*Exercise brief:* Please reproduce the items word for word, from the start of the items through the line containing "Reading left to right, what", and leave the pictures out of your answer.

Figure understanding items
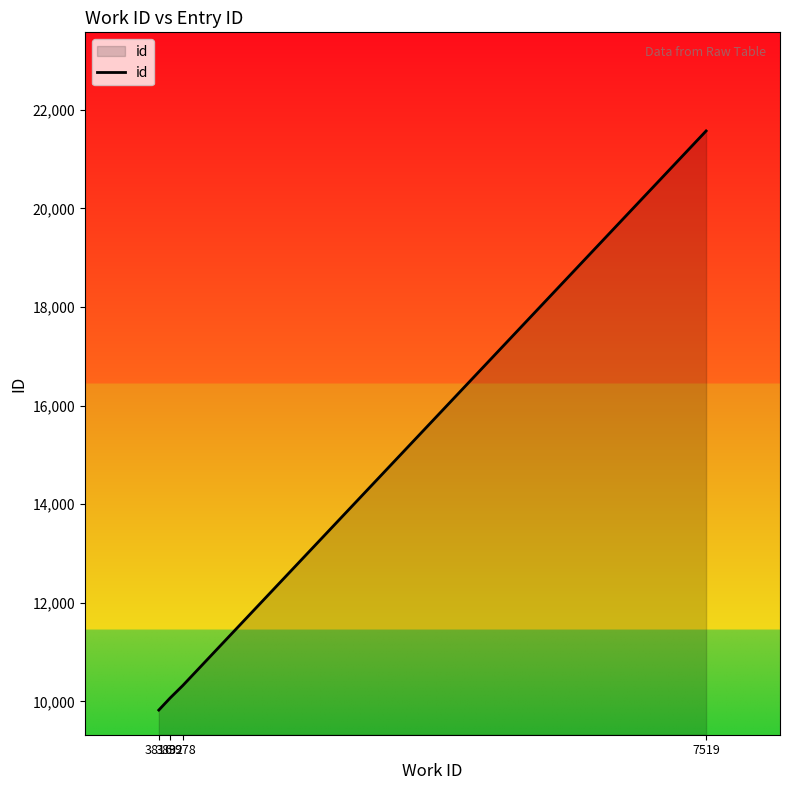

Which category has the highest value across all series?

7519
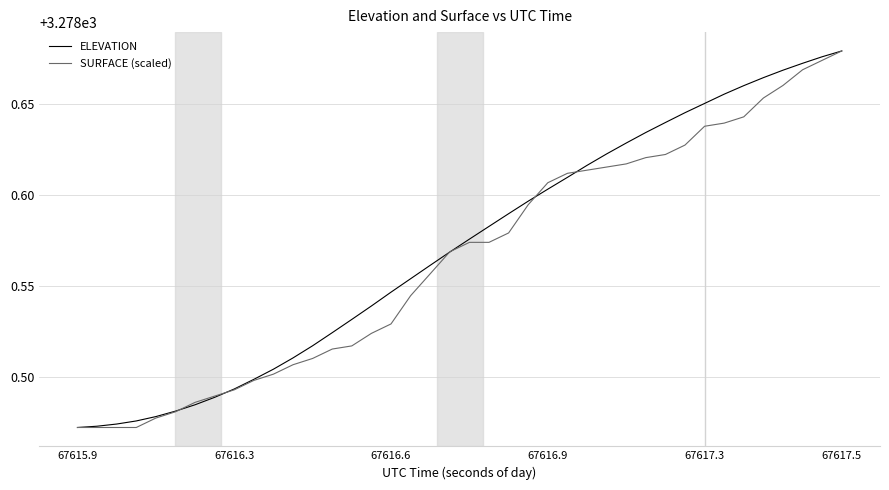

Reading left to right, what are all the values shown in this chart?

ELEVATION: 3278.5	3278.5	3278.5	3278.5	3278.5	3278.5	3278.5	3278.5	3278.5	3278.5	3278.5	3278.5	3278.5	3278.5	3278.5	3278.5	3278.5	3278.6	3278.6	3278.6	3278.6	3278.6	3278.6	3278.6	3278.6	3278.6	3278.6	3278.6	3278.6	3278.6	3278.6	3278.6	3278.7	3278.7	3278.7	3278.7	3278.7	3278.7	3278.7	3278.7
SURFACE (scaled): 3278.5	3278.5	3278.5	3278.5	3278.5	3278.5	3278.5	3278.5	3278.5	3278.5	3278.5	3278.5	3278.5	3278.5	3278.5	3278.5	3278.5	3278.5	3278.6	3278.6	3278.6	3278.6	3278.6	3278.6	3278.6	3278.6	3278.6	3278.6	3278.6	3278.6	3278.6	3278.6	3278.6	3278.6	3278.6	3278.7	3278.7	3278.7	3278.7	3278.7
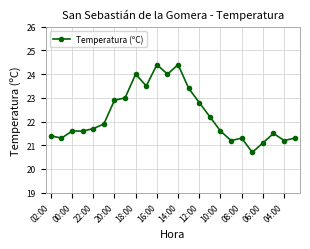

Reading left to right, list all the values displayed in this chart.

21.4	21.3	21.6	21.6	21.7	21.9	22.9	23.0	24.0	23.5	24.4	24.0	24.4	23.4	22.8	22.2	21.6	21.2	21.3	20.7	21.1	21.5	21.2	21.3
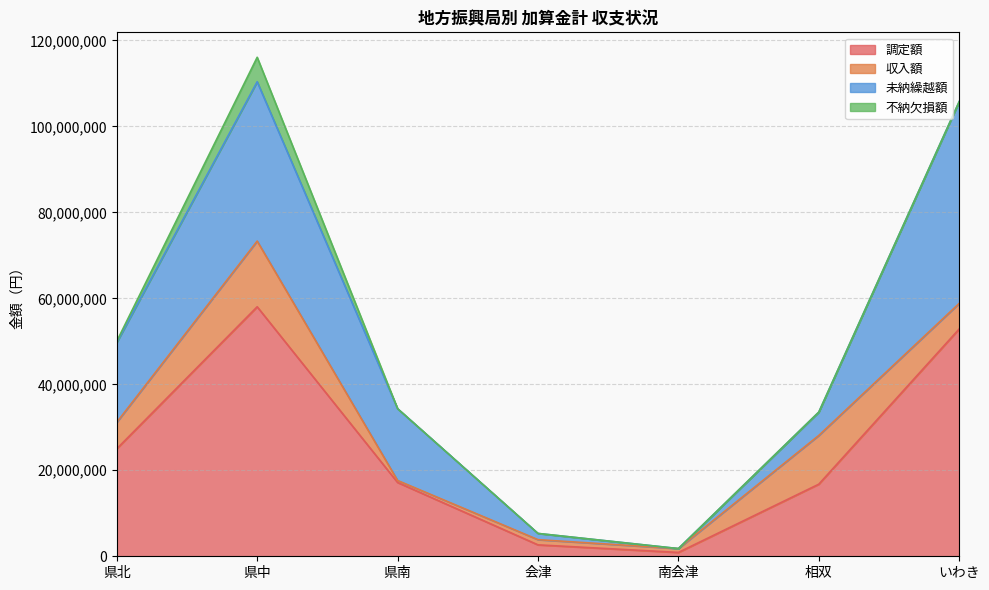

At which category does 収入額 reach its first local peak?

県中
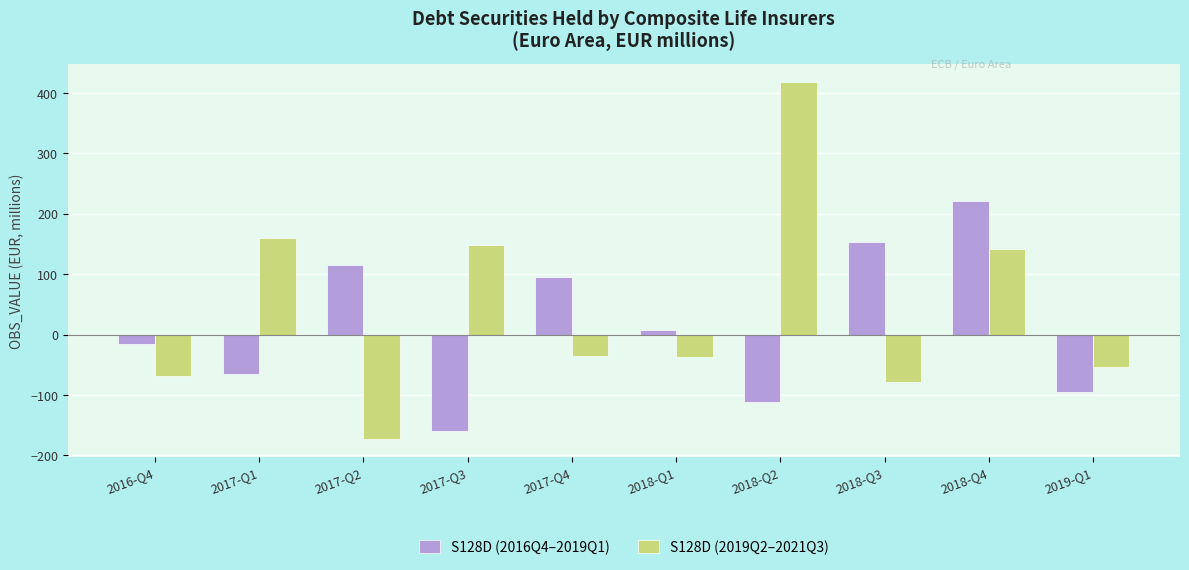

The S128D (2019Q2–2021Q3) series shows 149 at 2017-Q3. True or false?

True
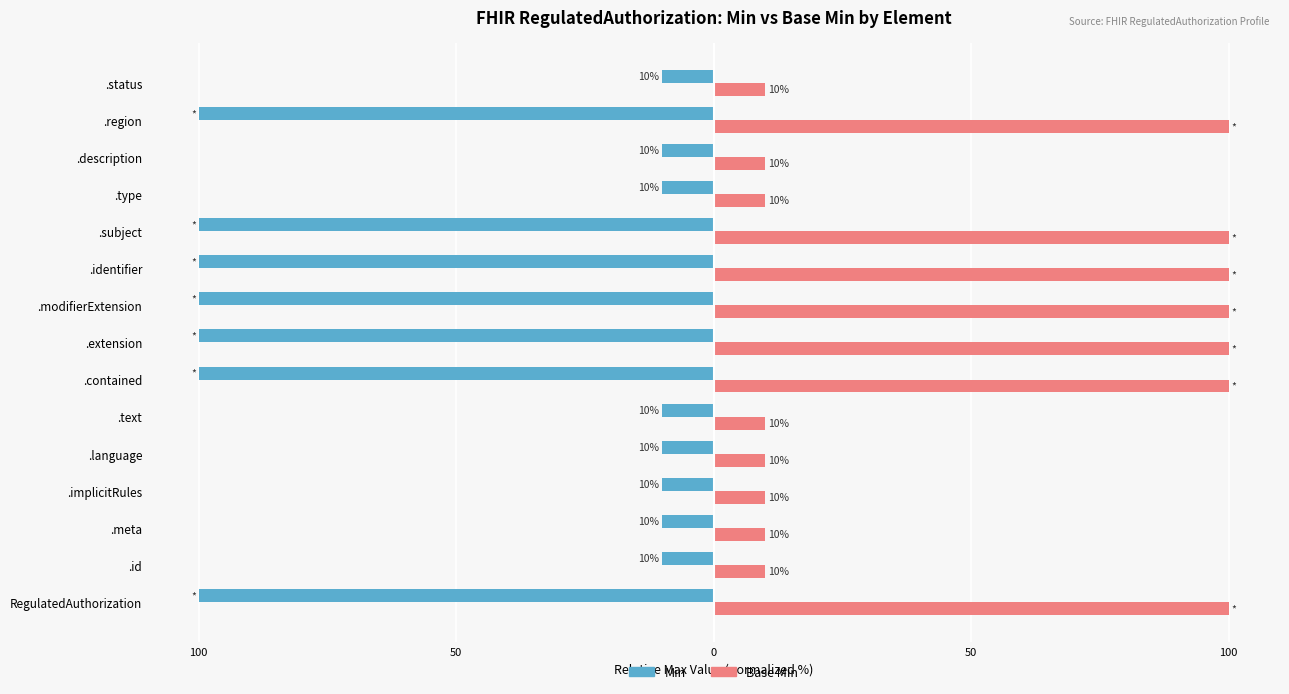

True or false: Base Min (Base Max range) has a value of 100 at .identifier.

True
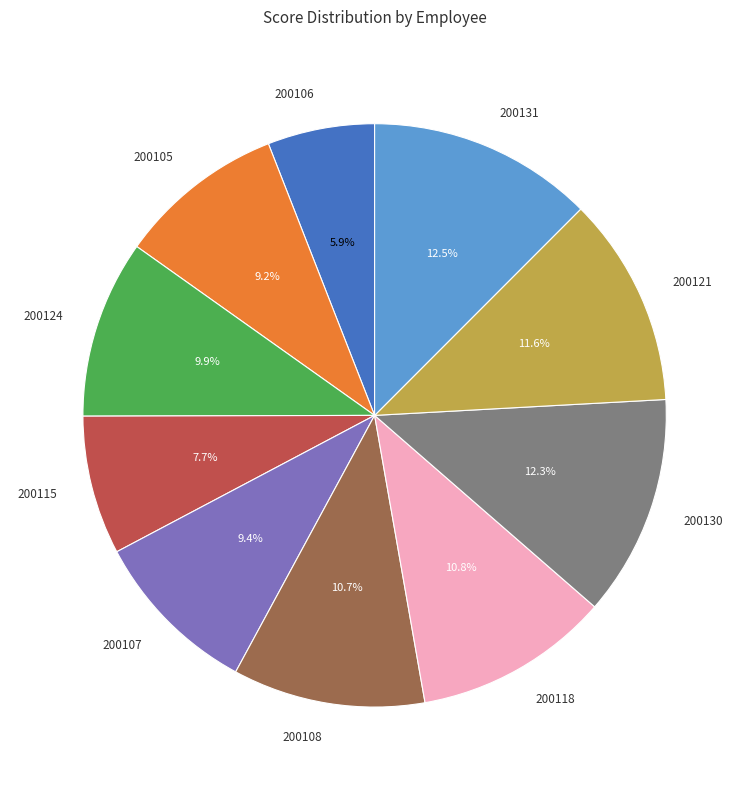

To the nearest percent, what is the average slice percentage?

10%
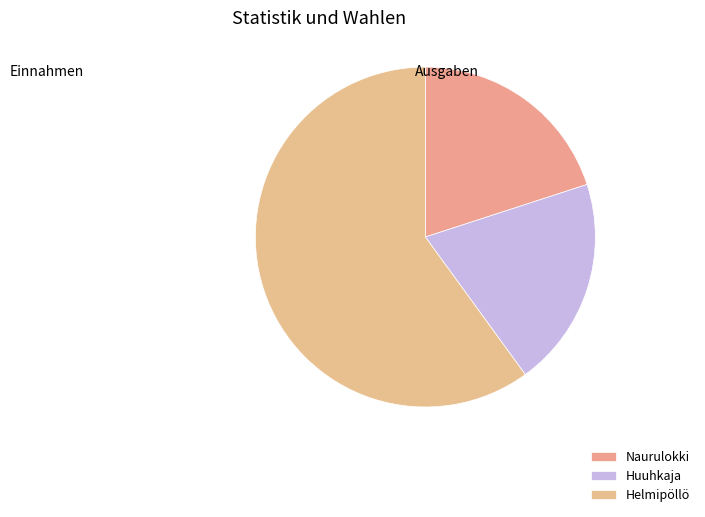

Approximately how many times larger is the value at Naurulokki compared to Helmipöllö?

0.3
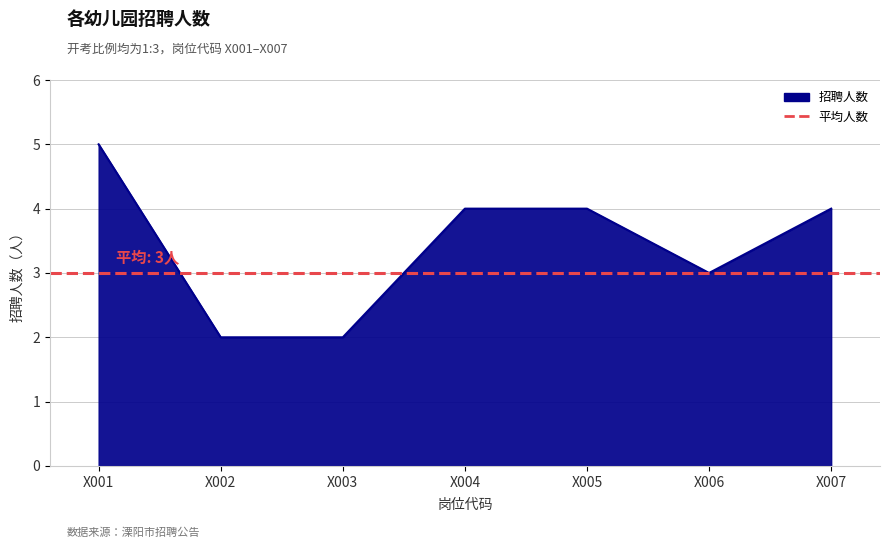

List the labels in order of value, largest first.

X001, X004, X005, X007, X006, X002, X003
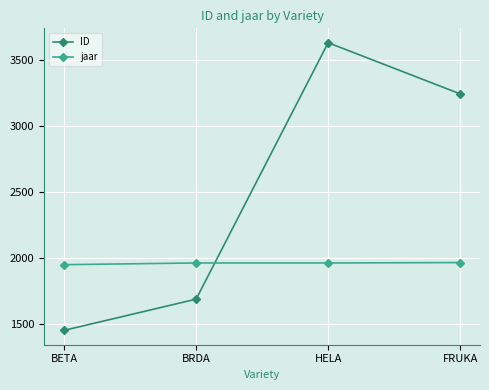

What is the label of the 1st point from the left?

BETA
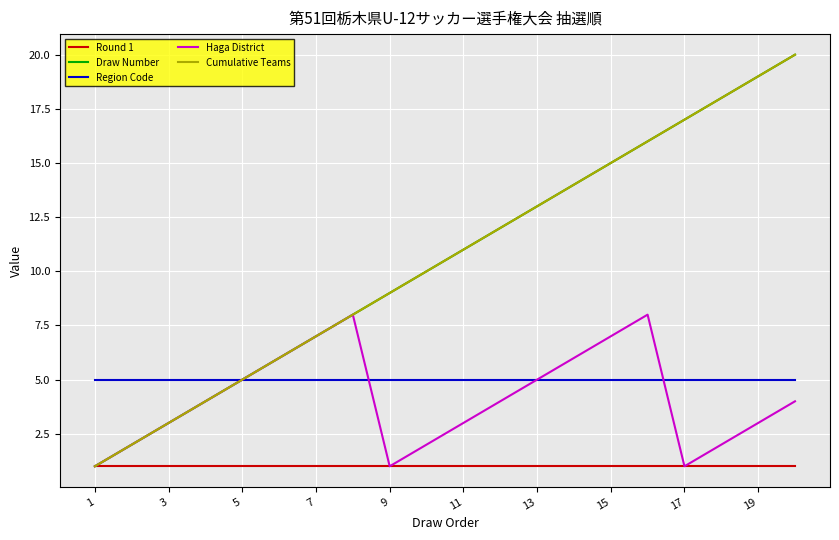

True or false: Draw Number has more than 1 points higher than both neighbors.

False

*Output of the task:*
Which category has the highest value across all series?

7519

Reading left to right, what are all the values shown in this chart?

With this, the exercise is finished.